You have ever been the boy's best friend according to knowledge; but he ought to know that his honour and mine are engaged. It is true that Mistress Martha is not a Court beauty, such as his eyes have unhappily learnt to admire, but I am acting verily for his true good. 'Favour is deceitful, and beauty is vain.'”
”Most true, sir; but let me say one more word. I fear, I greatly fear, that all young spirits brook not compulsion.”
”That means, they will not bow their stiff necks to the yoke.”
”Ah, sir! but on the other hand, 'Fathers, provoke not your children to wrath.' Forgive me, sir; I spoke but out of true affection to your son, and the fear that what may seem to him severity may not drive him to some extremity that might grieve you.”
”No forgiveness is needed, madam. I thank you for your interest in him, and for your plain speaking according to your lights. I can but act according to those vouchsafed unto me.”
”And we both agree in praying for his true good,” said Mrs.
Woodford.
And with a mutual blessing they parted, Mrs. Woodford deeply sorry for both father and son, for whom she had done what she could.

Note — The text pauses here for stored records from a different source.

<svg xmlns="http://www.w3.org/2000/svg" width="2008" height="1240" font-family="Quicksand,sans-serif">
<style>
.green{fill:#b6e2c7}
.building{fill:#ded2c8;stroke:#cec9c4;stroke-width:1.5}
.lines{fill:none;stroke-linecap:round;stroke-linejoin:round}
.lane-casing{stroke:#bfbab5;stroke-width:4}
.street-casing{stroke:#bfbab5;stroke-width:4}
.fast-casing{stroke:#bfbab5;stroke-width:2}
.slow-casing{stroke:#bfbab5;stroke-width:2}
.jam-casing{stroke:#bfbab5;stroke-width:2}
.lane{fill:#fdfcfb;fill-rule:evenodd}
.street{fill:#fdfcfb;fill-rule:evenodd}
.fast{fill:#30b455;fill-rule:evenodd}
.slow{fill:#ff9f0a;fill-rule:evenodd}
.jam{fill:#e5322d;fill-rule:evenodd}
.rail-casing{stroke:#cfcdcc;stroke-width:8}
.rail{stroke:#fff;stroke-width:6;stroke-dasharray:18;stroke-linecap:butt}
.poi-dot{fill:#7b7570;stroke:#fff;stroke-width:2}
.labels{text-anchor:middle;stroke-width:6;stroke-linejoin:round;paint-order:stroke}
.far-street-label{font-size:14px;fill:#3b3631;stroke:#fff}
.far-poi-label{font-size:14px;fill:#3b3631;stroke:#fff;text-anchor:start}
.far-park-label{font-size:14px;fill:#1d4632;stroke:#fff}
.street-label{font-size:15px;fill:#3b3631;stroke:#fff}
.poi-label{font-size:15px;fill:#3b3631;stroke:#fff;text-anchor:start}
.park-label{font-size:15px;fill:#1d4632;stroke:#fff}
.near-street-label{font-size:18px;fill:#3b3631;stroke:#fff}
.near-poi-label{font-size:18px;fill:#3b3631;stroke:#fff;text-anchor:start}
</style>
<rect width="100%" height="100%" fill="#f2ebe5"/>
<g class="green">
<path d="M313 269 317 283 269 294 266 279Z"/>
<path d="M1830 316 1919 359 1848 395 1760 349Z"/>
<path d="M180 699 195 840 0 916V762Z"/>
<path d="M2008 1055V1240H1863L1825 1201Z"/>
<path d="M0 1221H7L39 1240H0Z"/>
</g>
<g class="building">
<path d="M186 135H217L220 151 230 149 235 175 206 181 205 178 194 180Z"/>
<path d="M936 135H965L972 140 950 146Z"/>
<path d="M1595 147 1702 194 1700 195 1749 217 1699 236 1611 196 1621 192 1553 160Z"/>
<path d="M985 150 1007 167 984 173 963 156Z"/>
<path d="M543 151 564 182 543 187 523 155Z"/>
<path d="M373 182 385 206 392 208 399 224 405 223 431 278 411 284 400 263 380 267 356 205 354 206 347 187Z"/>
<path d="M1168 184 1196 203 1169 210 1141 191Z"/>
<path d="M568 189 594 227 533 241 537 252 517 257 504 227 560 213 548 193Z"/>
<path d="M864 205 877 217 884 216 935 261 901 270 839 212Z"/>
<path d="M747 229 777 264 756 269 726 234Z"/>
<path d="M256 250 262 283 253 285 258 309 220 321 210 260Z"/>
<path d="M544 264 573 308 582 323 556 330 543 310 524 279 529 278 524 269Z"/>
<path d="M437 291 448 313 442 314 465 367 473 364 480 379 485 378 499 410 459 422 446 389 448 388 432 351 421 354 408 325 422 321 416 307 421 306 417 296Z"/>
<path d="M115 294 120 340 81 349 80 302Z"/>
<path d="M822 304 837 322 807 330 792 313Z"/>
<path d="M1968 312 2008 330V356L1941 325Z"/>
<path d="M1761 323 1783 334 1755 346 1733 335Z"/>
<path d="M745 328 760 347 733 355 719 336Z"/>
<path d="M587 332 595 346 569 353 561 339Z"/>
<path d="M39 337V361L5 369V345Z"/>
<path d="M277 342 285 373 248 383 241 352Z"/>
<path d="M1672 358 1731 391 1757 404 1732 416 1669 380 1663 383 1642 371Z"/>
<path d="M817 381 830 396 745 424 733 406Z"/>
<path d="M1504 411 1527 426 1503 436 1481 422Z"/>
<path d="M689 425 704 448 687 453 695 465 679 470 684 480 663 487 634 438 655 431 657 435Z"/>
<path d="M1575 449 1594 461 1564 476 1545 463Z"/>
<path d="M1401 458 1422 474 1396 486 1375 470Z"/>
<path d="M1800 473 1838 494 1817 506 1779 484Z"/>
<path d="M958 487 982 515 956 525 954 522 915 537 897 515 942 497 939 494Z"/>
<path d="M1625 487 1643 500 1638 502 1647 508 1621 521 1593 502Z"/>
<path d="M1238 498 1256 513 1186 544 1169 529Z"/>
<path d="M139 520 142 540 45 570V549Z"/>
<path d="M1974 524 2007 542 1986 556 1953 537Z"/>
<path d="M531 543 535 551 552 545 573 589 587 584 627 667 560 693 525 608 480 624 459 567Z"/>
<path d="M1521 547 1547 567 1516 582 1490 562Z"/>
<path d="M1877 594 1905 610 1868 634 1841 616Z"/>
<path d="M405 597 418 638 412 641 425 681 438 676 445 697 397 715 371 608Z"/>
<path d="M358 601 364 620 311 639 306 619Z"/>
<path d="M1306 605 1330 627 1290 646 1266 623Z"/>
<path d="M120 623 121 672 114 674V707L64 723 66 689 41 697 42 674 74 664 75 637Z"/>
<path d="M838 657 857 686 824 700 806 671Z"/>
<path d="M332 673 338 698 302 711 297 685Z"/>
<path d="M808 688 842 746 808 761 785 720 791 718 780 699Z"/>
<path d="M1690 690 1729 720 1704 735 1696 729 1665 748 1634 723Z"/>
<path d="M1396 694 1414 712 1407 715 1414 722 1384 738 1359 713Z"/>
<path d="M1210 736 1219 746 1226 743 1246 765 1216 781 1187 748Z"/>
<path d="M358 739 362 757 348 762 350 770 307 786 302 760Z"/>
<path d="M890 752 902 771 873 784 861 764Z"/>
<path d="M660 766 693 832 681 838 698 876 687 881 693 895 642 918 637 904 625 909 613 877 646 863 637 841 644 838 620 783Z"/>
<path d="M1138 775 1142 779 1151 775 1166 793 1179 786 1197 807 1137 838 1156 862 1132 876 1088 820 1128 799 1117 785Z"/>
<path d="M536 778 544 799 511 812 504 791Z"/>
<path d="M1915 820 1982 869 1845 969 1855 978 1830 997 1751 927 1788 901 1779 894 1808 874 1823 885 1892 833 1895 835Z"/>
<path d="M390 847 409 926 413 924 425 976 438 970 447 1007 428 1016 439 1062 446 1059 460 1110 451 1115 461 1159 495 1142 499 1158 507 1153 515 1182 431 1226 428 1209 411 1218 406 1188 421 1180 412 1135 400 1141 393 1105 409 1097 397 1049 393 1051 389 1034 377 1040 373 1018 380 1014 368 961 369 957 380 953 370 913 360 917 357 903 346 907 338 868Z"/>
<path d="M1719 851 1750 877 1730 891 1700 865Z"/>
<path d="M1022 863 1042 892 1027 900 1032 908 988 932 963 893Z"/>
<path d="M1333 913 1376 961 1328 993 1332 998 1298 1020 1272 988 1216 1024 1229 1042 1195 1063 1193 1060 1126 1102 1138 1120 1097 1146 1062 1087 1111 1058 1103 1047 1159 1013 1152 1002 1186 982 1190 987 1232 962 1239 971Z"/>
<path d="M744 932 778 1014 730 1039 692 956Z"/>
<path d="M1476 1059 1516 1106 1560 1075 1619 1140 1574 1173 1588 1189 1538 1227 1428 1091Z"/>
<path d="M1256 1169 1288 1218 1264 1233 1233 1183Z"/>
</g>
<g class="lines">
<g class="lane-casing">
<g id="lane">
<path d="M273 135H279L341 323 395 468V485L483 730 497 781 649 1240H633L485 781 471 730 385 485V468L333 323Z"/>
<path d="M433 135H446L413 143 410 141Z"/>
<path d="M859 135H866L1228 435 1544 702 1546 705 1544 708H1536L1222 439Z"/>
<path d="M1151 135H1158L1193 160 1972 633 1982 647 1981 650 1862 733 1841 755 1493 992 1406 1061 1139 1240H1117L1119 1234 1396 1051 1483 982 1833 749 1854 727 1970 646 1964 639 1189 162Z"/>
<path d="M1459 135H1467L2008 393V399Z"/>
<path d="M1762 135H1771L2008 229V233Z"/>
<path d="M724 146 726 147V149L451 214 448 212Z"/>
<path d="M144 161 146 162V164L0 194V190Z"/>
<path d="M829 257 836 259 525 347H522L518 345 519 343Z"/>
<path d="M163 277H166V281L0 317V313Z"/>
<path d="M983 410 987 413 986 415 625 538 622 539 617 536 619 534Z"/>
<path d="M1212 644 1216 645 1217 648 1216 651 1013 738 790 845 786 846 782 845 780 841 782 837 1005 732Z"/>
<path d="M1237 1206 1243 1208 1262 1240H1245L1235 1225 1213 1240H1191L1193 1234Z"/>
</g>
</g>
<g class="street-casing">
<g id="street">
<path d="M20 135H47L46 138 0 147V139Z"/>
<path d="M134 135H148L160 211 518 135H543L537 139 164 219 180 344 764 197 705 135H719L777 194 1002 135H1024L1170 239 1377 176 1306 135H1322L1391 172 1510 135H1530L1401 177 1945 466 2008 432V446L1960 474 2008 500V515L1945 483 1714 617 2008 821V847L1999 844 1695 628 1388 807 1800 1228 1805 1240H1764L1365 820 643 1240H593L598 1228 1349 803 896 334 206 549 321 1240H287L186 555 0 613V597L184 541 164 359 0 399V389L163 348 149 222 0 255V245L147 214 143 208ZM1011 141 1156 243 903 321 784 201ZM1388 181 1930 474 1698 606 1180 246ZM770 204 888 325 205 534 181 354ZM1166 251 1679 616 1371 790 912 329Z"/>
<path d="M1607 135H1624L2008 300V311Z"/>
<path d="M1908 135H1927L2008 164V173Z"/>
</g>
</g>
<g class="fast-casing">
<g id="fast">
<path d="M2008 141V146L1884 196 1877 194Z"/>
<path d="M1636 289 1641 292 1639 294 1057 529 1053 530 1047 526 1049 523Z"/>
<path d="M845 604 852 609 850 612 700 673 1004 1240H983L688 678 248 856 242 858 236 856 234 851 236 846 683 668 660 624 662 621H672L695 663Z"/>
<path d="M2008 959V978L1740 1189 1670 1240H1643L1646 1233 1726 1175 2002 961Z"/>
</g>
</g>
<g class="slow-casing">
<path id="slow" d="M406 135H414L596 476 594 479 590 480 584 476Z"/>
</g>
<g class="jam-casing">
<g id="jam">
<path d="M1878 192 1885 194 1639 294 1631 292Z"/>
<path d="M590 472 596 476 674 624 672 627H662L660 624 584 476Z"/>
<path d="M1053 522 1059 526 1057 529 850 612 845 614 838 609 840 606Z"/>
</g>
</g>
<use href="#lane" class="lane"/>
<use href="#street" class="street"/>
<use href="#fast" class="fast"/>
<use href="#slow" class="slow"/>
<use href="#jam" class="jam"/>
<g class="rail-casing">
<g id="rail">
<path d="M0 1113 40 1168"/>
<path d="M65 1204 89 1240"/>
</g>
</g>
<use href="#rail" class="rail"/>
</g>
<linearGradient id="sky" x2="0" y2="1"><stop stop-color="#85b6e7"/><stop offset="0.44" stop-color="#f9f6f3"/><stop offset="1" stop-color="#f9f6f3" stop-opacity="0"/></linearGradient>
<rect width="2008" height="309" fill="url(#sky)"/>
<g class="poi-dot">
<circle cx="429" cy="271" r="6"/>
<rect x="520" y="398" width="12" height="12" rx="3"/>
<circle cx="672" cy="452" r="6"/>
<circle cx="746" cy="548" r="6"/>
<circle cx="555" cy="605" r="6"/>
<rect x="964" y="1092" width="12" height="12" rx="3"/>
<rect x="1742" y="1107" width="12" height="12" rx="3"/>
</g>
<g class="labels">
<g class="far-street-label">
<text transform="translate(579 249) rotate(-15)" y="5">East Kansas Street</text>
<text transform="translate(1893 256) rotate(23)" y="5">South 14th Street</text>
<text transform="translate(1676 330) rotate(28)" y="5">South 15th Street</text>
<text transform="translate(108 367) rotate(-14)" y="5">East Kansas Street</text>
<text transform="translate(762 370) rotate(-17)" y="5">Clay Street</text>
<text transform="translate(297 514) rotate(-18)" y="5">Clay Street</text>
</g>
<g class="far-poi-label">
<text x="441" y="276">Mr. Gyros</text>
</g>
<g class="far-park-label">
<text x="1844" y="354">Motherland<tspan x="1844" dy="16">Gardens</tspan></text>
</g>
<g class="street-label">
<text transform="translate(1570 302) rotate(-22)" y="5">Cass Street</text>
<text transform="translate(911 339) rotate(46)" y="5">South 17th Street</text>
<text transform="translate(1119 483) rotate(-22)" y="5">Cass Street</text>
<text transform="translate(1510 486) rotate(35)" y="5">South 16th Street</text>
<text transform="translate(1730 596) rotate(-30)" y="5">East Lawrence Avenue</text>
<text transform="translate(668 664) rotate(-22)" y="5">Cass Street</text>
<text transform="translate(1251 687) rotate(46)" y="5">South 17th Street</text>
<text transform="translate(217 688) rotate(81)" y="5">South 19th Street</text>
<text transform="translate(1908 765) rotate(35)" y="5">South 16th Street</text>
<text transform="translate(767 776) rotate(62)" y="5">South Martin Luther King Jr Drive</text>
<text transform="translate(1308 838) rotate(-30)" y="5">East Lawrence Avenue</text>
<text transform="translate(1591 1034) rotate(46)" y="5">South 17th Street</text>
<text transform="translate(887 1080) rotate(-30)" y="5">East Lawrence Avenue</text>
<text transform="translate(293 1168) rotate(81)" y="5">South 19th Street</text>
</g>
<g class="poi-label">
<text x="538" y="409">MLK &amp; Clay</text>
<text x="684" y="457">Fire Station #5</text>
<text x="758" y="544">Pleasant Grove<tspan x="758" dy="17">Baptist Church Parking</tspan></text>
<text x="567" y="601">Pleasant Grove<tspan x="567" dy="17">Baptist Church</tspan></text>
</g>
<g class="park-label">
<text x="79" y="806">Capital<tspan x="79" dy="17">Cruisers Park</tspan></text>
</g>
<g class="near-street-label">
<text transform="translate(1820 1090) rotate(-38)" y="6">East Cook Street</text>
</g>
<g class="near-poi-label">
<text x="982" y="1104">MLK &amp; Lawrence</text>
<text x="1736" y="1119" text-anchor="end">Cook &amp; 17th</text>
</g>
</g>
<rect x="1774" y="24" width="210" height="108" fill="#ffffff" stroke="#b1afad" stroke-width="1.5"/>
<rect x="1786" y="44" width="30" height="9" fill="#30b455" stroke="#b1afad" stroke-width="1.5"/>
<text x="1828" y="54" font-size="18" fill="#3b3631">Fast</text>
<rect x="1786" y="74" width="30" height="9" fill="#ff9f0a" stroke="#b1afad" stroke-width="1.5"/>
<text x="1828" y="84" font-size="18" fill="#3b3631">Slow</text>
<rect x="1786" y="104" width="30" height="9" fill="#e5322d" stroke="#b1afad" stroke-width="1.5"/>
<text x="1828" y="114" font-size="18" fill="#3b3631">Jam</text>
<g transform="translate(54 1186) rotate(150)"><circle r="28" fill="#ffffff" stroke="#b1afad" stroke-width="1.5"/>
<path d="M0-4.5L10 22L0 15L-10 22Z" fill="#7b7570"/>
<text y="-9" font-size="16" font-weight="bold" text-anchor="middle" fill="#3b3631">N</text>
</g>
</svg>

It was her last interview with any one outside the house. Another attack of spasms brought the end, during the east winds of March, so suddenly as to leave no time for farewells or last words. When she was laid to rest in the little churchyard within the castle walls, no one showed such overwhelming tokens of grief as Peregrine Oakshott, who lingered about the grave after the Doctor had taken his niece home, and was found lying upon it late in the evening, exhausted with weeping.
Yet Sedley Archfield, whose regiment had, after all, been sent to Portsmouth, reported that he had spent the very next afternoon at a c.o.c.k-fight, ending in a carouse with various naval and military officers at a tavern, not drinking, but contributing to the mirth by foreign songs, tricks, and jests.